### SOURCE TEXT
========================
2. The pxc UHI Host-DMA Derivation

2.1 The three trace points

The producer builds a 3-element TracePoints list (one packed {band, id} entry per UHI host-interface event), passes it to GetMerged, then iterates the merged, time-ordered stream. The list is byte-visible in the decompile: each entry is a packed 64-bit (band << 32) | id. The first entry is 0x400000000 = (band 4) | (id 0) — the STARTED event; entries for ids 2 and 4 are appended, and the list size is set to 3 before the call:

// xprof::tpu::ConvertTpuTraceToXPlane<pxc::…TraceEntry>{lambda}{lambda}   sub_F26AFA0
*v10        = 0x400000000LL;     // @0xf26afee  entry[0] = (band 4)|(id 0) = STARTED
v11[2]      = 2;                 // @0xf26b03d  entry[1] id 2  (Read response)
// + entry[2] id 4 (@0xf26b04e), list size = 3 (@0xf26b063)
TpuTraceEntries<…pxc…TraceEntry>::GetMerged(&v90, v8, &ptr);  // @0xf26b07f, ids {0, 2, 4}
trace_point_idUHI message (pxc::profiler::)oneof caseRole
0UhiHostDmaTransactionStartedAddressTranslation2BEGIN + byte count + queue + tag
2UhiHostPhysicalResponseRead4END (read response)
4UhiHostPhysicalResponseWrite6END (write response)

The per-entry dispatch reads trace_point_id (TraceHeader+0x18) and branches on it (decompile confirms if (v21 == 4) → Write-response, if (v21 == 2) → Read-response, fall-through == 0 → Started), then resolves the matching message global (UhiHostDmaTransactionStartedAddressTranslation_globals_ @ 0x2237ac40, UhiHostPhysicalResponseRead_globals_ @ 0x2237ab98, UhiHostPhysicalResponseWrite_globals_ @ 0x2237ab70) with the standard proto2 oneof-case guard. The id↔name binding (id 0 = UHI_HOST_DMA_TRANSACTION_STARTED_ADDRESS_TRANSLATION, id 2 = UHI_HOST_PHYSICAL_RESPONSE_READ, id 4 = UHI_HOST_PHYSICAL_RESPONSE_WRITE) is the same as in the UHI band's trace-point registry. Confidence: CONFIRMED (byte-exact seed + the == 4 / == 2 / == 0 dispatch + the three message globals).

2.2 The STARTED event — opening the transfer (the host endpoint)

The id-0 STARTED event is the only one that carries the host endpoint. Its field layout (see UHI Host-Interface DMA for the full wire format) and what the producer does with each field:

f#FieldTypecpp offProducer use
1trace_id_headerTraceIdHeader+0x18dma_id = transaction_id (hdr+0x18) — the pairing key
2queue_idQueueIdValues+0x20KIND-tag selector (§3) and the queue XStat (enum name)
3sequence_numberu32+0x24decoded, dropped
4dvau64+0x28device virtual address — decoded, dropped
5sizeu32+0x30byte_count = size (no granule shift)

The begin-store block (@0xf26b560, byte-exact) opens a DmaTransfer slot in the transaction_id-keyed map (the slot is the map value form; offsets are within it):

// id-0 STARTED begin store   @0xf26b560
slot.begin_gtc      = gtc;                  // [slot+0x8]  = TraceHeader.timestamp (+0x20)
========================
### WORK REQUEST
Reproduce the passage of the UHI host-DMA text from "2.2 The STARTED" to "(no granule shift)".

### SOURCE MATERIAL
========================
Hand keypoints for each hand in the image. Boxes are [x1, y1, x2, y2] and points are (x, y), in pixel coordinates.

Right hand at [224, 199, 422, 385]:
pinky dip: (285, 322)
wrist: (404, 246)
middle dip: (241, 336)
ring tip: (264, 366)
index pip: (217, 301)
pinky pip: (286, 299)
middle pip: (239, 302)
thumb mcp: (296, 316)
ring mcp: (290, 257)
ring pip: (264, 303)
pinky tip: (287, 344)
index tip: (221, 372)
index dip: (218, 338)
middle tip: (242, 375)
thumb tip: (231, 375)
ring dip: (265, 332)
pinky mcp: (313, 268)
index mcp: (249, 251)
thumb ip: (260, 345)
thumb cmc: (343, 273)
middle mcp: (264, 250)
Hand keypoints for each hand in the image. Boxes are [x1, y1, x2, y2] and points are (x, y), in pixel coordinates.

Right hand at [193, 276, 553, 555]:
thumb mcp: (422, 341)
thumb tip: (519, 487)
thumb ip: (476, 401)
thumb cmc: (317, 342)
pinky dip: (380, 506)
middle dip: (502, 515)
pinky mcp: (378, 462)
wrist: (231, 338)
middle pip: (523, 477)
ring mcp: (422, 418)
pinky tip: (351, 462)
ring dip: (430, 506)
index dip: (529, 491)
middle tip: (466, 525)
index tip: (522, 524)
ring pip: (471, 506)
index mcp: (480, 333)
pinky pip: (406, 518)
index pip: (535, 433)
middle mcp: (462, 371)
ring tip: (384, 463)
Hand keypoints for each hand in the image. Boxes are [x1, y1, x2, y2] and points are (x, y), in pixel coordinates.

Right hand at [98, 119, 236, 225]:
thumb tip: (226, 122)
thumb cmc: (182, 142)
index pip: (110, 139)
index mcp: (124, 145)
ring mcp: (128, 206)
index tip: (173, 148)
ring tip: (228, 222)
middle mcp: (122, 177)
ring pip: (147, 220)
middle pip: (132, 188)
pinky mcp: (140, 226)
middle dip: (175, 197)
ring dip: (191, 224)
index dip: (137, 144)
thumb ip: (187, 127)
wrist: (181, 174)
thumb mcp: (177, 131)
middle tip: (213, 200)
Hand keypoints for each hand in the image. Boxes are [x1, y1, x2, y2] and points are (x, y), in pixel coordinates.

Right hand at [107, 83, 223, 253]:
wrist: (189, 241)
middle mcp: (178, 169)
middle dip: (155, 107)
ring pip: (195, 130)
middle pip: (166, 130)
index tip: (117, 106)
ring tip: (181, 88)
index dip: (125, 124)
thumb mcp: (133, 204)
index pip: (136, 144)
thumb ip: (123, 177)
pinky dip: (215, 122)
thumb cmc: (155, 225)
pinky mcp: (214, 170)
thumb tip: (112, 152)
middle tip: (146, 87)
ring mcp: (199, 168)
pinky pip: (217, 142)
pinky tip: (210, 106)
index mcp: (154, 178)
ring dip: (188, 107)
========================
### ANSWER SPACE
2.2 The STARTED event — opening the transfer (the host endpoint)

The id-0 STARTED event is the only one that carries the host endpoint. Its field layout (see UHI Host-Interface DMA for the full wire format) and what the producer does with each field:

f#FieldTypecpp offProducer use
1trace_id_headerTraceIdHeader+0x18dma_id = transaction_id (hdr+0x18) — the pairing key
2queue_idQueueIdValues+0x20KIND-tag selector (§3) and the queue XStat (enum name)
3sequence_numberu32+0x24decoded, dropped
4dvau64+0x28device virtual address — decoded, dropped
5sizeu32+0x30byte_count = size (no granule shift)